— Но неужели вы, Владимир Николаевич, не могли меня как-то предупредить?
— Я не хотел вас беспокоить и уверен был, что вас это не касается…
«Да, я требовал отмены крепостного права! А как они истолкуют теперь мои действия на Амуре, самовольную опись Невельского? Именно потому, что все это чушь, могут арестовать, так как может быть, что весь заговор сфабрикован… Время ужасное: поход в Венгрию, подготовка к войне…»
Муравьев стал перебирать в своей памяти знакомых. Их было много… Он вспомнил, что ему Черносвитов действительно говорил про Амур, как нужна эта река для Сибири, а он еще ответил, как могла бы Сибирь торговать с Америкой, и развиться, и оказать влияние на Китай.
«Открытие Невельского теперь могут истолковать, бог знает как. Конечно, можно счесть, что я состою в заговоре».

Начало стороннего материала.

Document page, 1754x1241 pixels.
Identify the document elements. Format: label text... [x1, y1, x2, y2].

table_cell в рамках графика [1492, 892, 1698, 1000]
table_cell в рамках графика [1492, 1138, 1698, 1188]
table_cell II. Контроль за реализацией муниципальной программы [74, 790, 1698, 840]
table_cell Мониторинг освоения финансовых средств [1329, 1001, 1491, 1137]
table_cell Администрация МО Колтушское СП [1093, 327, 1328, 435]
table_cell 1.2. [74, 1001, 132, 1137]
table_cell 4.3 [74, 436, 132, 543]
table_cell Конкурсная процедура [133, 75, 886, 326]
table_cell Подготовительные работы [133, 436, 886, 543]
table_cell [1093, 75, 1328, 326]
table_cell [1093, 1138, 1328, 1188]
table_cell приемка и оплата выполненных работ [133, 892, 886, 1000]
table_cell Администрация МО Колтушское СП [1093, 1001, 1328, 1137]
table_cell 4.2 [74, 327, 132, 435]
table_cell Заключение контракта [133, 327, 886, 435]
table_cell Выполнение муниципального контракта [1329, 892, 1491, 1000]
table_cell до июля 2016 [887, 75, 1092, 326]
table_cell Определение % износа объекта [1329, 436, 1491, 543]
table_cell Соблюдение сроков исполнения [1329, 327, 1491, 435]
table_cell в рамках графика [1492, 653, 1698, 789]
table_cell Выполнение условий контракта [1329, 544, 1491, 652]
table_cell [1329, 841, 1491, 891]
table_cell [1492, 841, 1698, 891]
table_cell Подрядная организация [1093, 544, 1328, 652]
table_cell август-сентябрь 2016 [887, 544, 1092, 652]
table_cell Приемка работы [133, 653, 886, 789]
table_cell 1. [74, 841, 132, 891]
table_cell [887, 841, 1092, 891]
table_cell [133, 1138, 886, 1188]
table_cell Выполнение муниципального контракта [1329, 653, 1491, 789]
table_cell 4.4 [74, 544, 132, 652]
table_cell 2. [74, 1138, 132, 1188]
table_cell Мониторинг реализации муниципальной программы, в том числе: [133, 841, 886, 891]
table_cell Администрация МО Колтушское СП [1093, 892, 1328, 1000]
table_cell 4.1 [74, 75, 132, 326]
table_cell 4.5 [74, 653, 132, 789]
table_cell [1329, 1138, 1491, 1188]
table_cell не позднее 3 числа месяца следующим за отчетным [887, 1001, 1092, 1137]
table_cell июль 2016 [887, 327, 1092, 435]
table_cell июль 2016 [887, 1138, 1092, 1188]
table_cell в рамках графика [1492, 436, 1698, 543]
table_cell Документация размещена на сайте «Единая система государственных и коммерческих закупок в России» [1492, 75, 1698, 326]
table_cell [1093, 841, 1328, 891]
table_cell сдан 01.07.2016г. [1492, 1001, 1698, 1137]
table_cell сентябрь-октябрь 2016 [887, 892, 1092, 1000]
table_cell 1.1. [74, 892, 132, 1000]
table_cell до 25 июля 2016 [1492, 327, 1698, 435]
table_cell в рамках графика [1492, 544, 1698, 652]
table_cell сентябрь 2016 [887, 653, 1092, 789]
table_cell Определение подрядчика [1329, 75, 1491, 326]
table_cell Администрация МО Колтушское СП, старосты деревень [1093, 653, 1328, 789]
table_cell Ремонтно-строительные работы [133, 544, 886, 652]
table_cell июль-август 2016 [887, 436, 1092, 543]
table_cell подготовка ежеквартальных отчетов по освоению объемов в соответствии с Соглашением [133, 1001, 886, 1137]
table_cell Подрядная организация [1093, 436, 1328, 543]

Муравьев получил письмо от Перовского. Тот писал, что следует быть воздержанным в своих речах.
Муравьев окончательно готов был пасть духом.

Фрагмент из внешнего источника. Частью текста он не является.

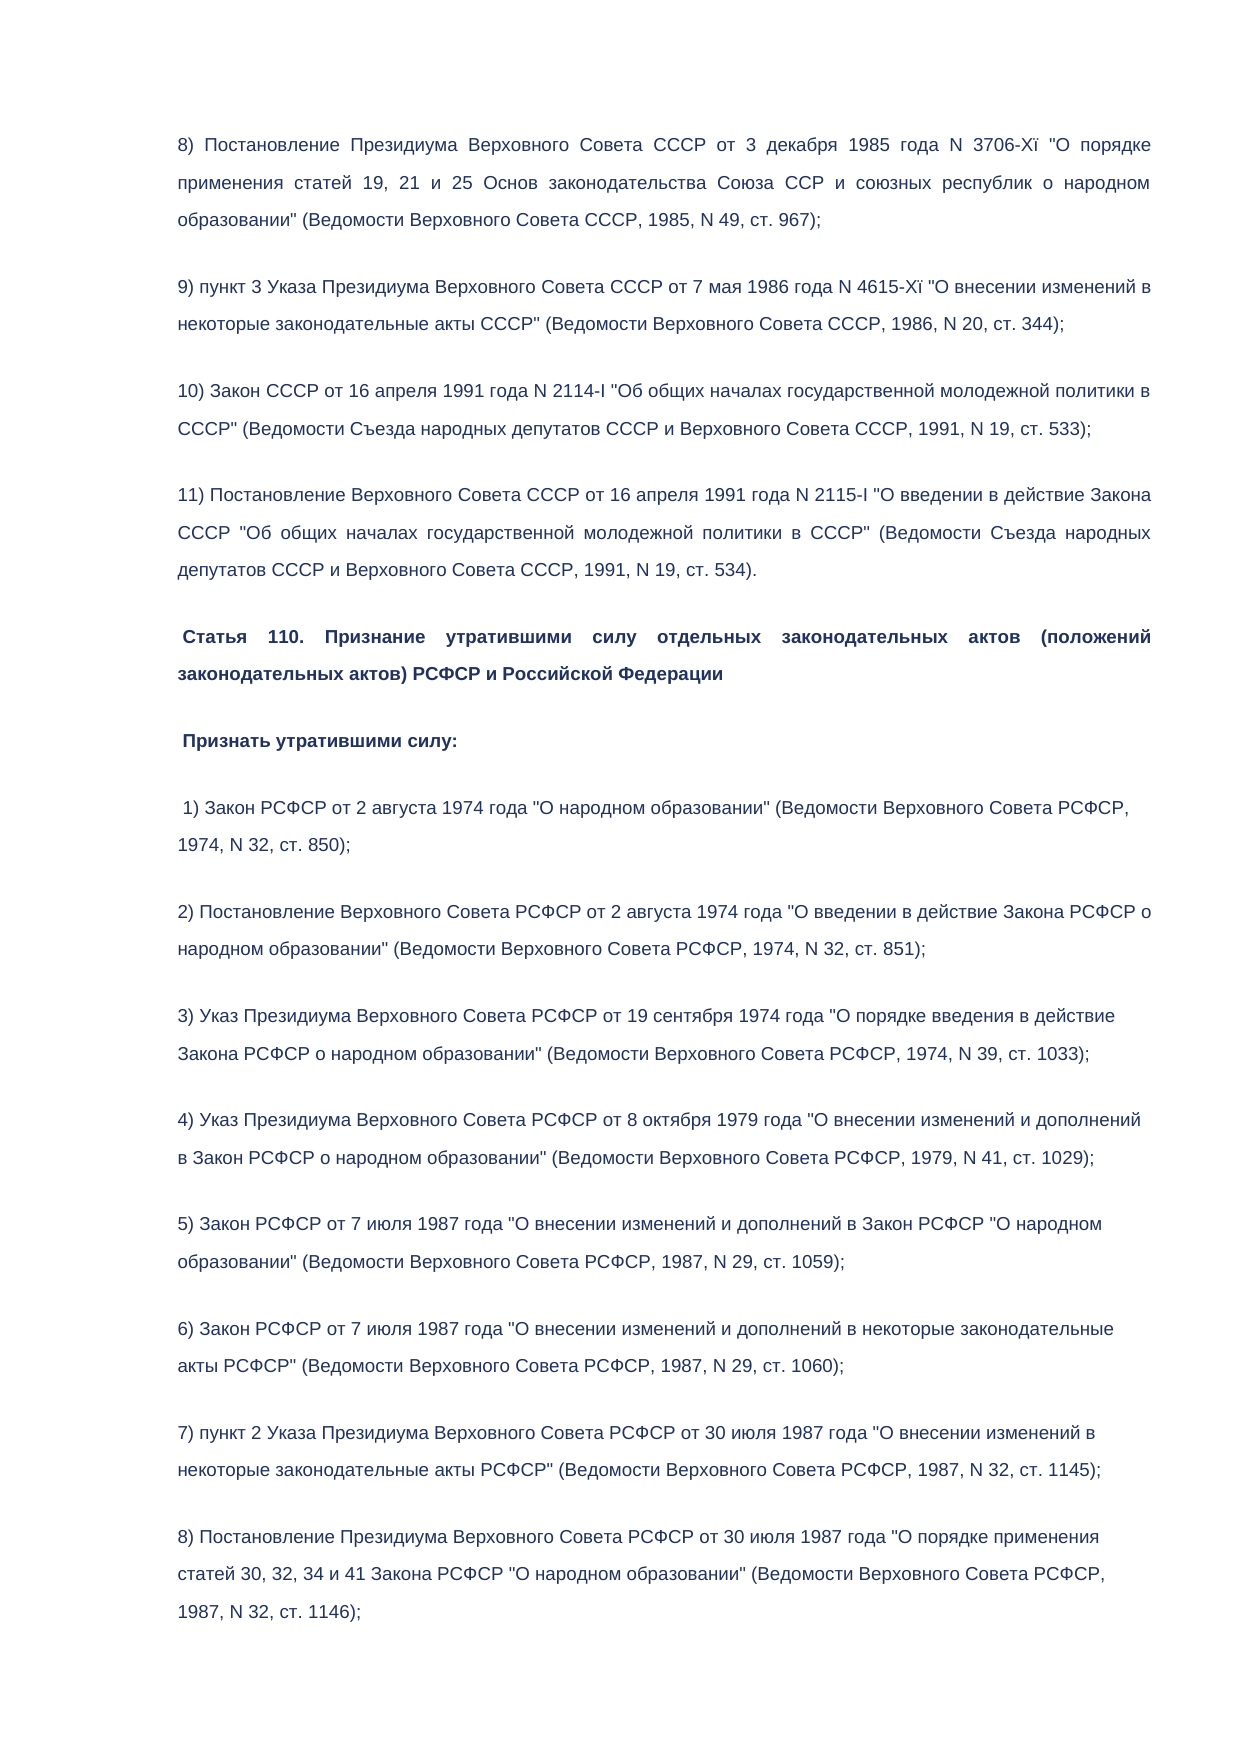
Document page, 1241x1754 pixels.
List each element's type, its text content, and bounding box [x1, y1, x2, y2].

text 7) пункт 2 Указа Президиума Верховного Совета РСФСР от 30 июля 1987 года "О внесении изменений в некоторые законодательные акты РСФСР" (Ведомости Верховного Совета РСФСР, 1987, N 32, ст. 1145); [177, 1406, 1152, 1481]
text 8) Постановление Президиума Верховного Совета РСФСР от 30 июля 1987 года "О порядке применения статей 30, 32, 34 и 41 Закона РСФСР "О народном образовании" (Ведомости Верховного Совета РСФСР, 1987, N 32, ст. 1146); [177, 1510, 1152, 1622]
text 9) пункт 3 Указа Президиума Верховного Совета СССР от 7 мая 1986 года N 4615-Хї "О внесении изменений в некоторые законодательные акты СССР" (Ведомости Верховного Совета СССР, 1986, N 20, ст. 344); [177, 260, 1152, 335]
text 11) Постановление Верховного Совета СССР от 16 апреля 1991 года N 2115-I "О введении в действие Закона СССР "Об общих началах государственной молодежной политики в СССР" (Ведомости Съезда народных депутатов СССР и Верховного Совета СССР, 1991, N 19, ст. 534). [177, 468, 1152, 581]
text 8) Постановление Президиума Верховного Совета СССР от 3 декабря 1985 года N 3706-Хї "О порядке применения статей 19, 21 и 25 Основ законодательства Союза ССР и союзных республик о народном образовании" (Ведомости Верховного Совета СССР, 1985, N 49, ст. 967); [177, 118, 1152, 231]
text 6) Закон РСФСР от 7 июля 1987 года "О внесении изменений и дополнений в некоторые законодательные акты РСФСР" (Ведомости Верховного Совета РСФСР, 1987, N 29, ст. 1060); [177, 1301, 1152, 1376]
text 10) Закон СССР от 16 апреля 1991 года N 2114-I "Об общих началах государственной молодежной политики в СССР" (Ведомости Съезда народных депутатов СССР и Верховного Совета СССР, 1991, N 19, ст. 533); [177, 364, 1152, 439]
text Статья 110. Признание утратившими силу отдельных законодательных актов (положений законодательных актов) РСФСР и Российской Федерации [177, 610, 1152, 685]
text Признать утратившими силу: [177, 714, 1152, 751]
text 2) Постановление Верховного Совета РСФСР от 2 августа 1974 года "О введении в действие Закона РСФСР о народном образовании" (Ведомости Верховного Совета РСФСР, 1974, N 32, ст. 851); [177, 885, 1152, 960]
text 5) Закон РСФСР от 7 июля 1987 года "О внесении изменений и дополнений в Закон РСФСР "О народном образовании" (Ведомости Верховного Совета РСФСР, 1987, N 29, ст. 1059); [177, 1197, 1152, 1272]
text 1) Закон РСФСР от 2 августа 1974 года "О народном образовании" (Ведомости Верховного Совета РСФСР, 1974, N 32, ст. 850); [177, 781, 1152, 856]
text 4) Указ Президиума Верховного Совета РСФСР от 8 октября 1979 года "О внесении изменений и дополнений в Закон РСФСР о народном образовании" (Ведомости Верховного Совета РСФСР, 1979, N 41, ст. 1029); [177, 1093, 1152, 1168]
text 3) Указ Президиума Верховного Совета РСФСР от 19 сентября 1974 года "О порядке введения в действие Закона РСФСР о народном образовании" (Ведомости Верховного Совета РСФСР, 1974, N 39, ст. 1033); [177, 989, 1152, 1064]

«Как взглянет на все государь? А я еще на днях говорил об Америке, об открытии Японии! Об отдельной республике в Сибири. Нет уж, теперь наберу в рот воды, буду писать своему покровителю графу Льву Алексеевичу, возьму строжайшие меры, сам согну весь Иркутск в бараний рог! Сам буду искать крамолу. Я им покажу! Вот как надо действовать в таких случаях… О ужас! А еще Волконским и Трубецким, мол, покровительствует, и декабристам разрешил жить в Иркутске!»
В тот же день Николай Николаевич обо всем рассказал жене, просил ее уничтожить все бумаги, письма из Парижа от родственников и сам сжег свою частную переписку, кроме писем Перовского и Меншикова, авторы которых были выше всяких подозрений.

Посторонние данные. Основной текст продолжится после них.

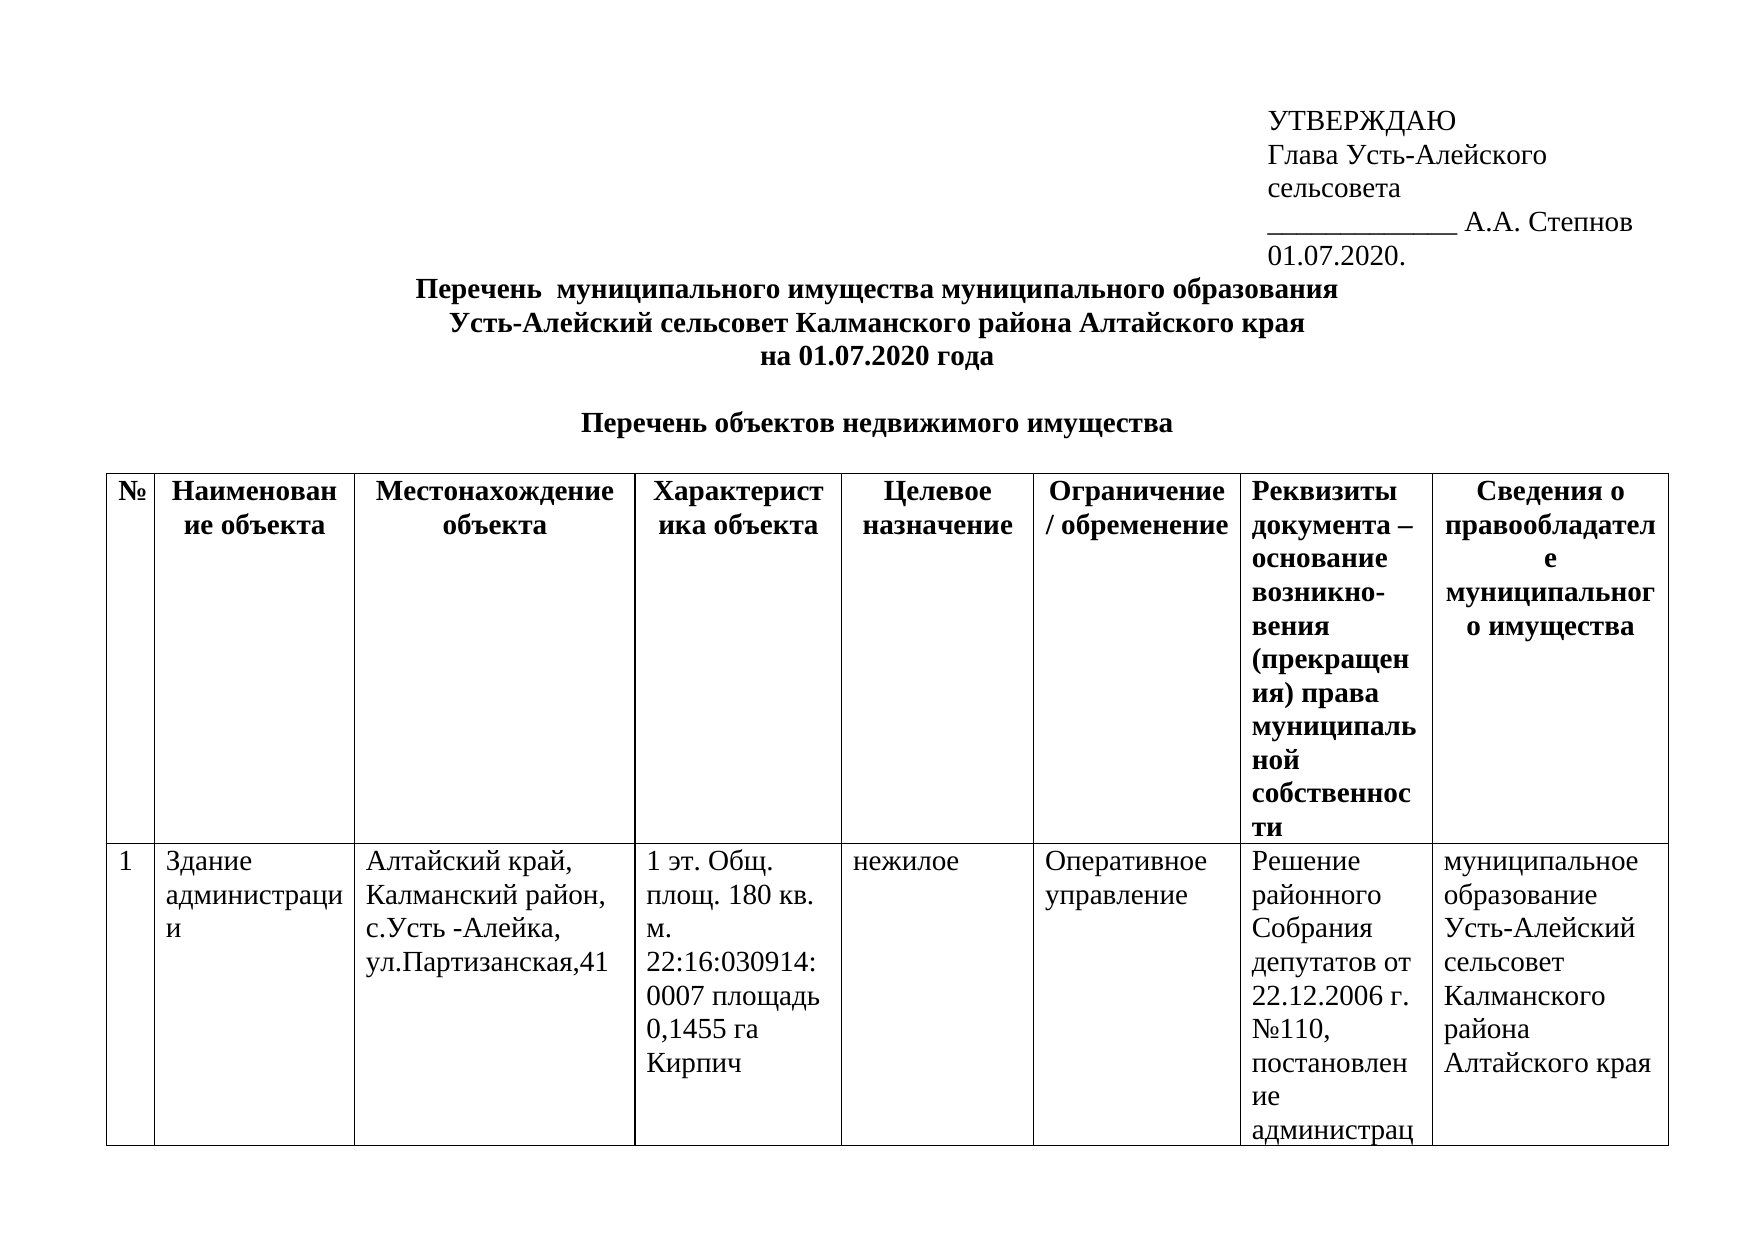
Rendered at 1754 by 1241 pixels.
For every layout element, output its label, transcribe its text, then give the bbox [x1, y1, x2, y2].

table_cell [1433, 844, 1668, 1145]
table_header Наименование объекта [155, 474, 354, 842]
table_header Характеристика объекта [636, 474, 841, 842]
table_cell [1241, 844, 1432, 1145]
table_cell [155, 844, 354, 1145]
table_header Местонахождение объекта [355, 474, 634, 842]
table_cell нежилое [842, 844, 1033, 1145]
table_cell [1034, 844, 1240, 1145]
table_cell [636, 844, 841, 1145]
table_cell 1 [107, 844, 154, 1145]
text УТВЕРЖДАЮ [118, 103, 1636, 137]
text Усть-Алейский сельсовет Калманского района Алтайского края [118, 305, 1636, 338]
table_header № [107, 474, 154, 842]
table_header Ограничение/ обременение [1034, 474, 1240, 842]
text сельсовета [118, 171, 1636, 204]
text 01.07.2020. [118, 238, 1636, 271]
text Перечень муниципального имущества муниципального образования [118, 271, 1636, 305]
table_header Целевое назначение [842, 474, 1033, 842]
table_header Сведения о правообладателе муниципального имущества [1433, 474, 1668, 842]
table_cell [355, 844, 634, 1145]
text _____________ А.А. Степнов [118, 204, 1636, 238]
text Перечень объектов недвижимого имущества [118, 405, 1636, 439]
text Глава Усть-Алейского [118, 137, 1636, 171]
text на 01.07.2020 года [118, 338, 1636, 372]
table_header Реквизиты документа – основание возникно-вения (прекращения) права муниципальной собственности [1241, 474, 1432, 842]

Наутро чиновники, ждавшие приема в зале, услышали надтреснутый и хрипловатый крик в кабинете губернатора. Муравьев начал свои «распеканции». Он разнес сначала начальника гарнизона, потом полицмейстера, председателя казенной палаты, досталось и гражданскому губернатору…
Муравьев потребовал доклад о состоянии каторжных тюрем, и сам срочно готовил записку государю о своем путешествии. По лестнице с золочеными перилами то и дело бегали чиновники и офицеры, а к подъезду подкатывали одни сани за другими. Отдан был приказ о наказании двух солдат шпицрутенами и об экзекуции в одном из пригородных сел.
За обедом Муравьев громко рассуждал о французских революционерах, называл Ледрю Роллена подлецом и мерзавцем и говорил о могуществе и единодушии России с таким увлечением, что никто бы не мог подумать, что он неискренен, хотя многие помнили его столь же горячие похвалы французским революционерам.
Он мог одинаково превосходно и с энтузиазмом говорить и «за» и «против» одного и того же, мог приводить в исполнение разные замыслы, часто противоположные друг другу. Казалось, два человека жили в нем рядом.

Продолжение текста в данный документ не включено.